======== Listed entries ========

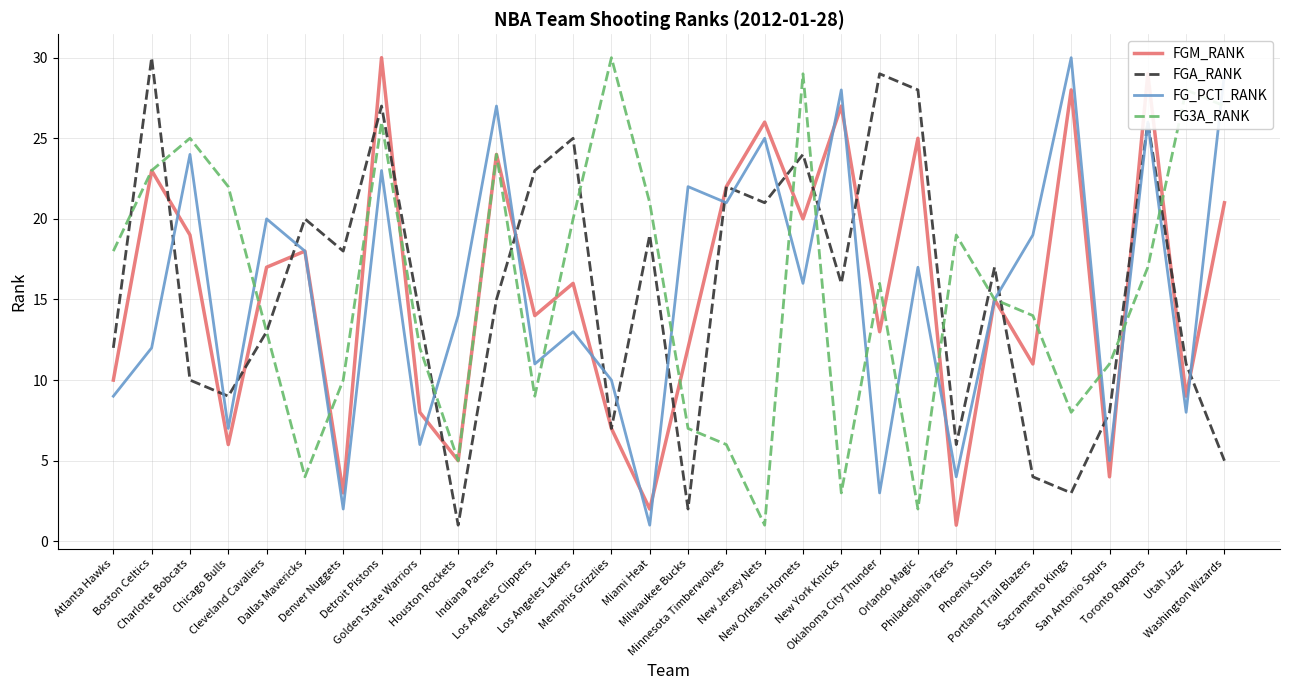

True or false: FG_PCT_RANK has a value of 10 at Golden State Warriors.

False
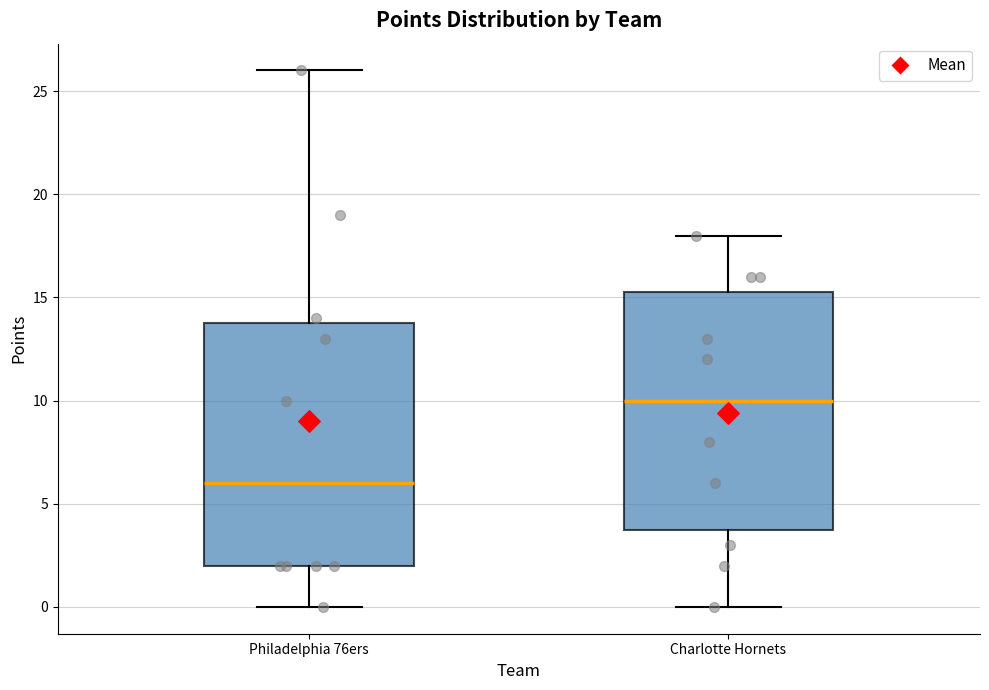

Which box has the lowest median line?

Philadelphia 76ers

========
======== Listed entries ========

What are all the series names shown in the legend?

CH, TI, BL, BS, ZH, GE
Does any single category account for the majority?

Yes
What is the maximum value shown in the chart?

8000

========

■ **What is required**
State how many lines in the items above contain the word "shown". Give only the number.

■ **Result of the task**
2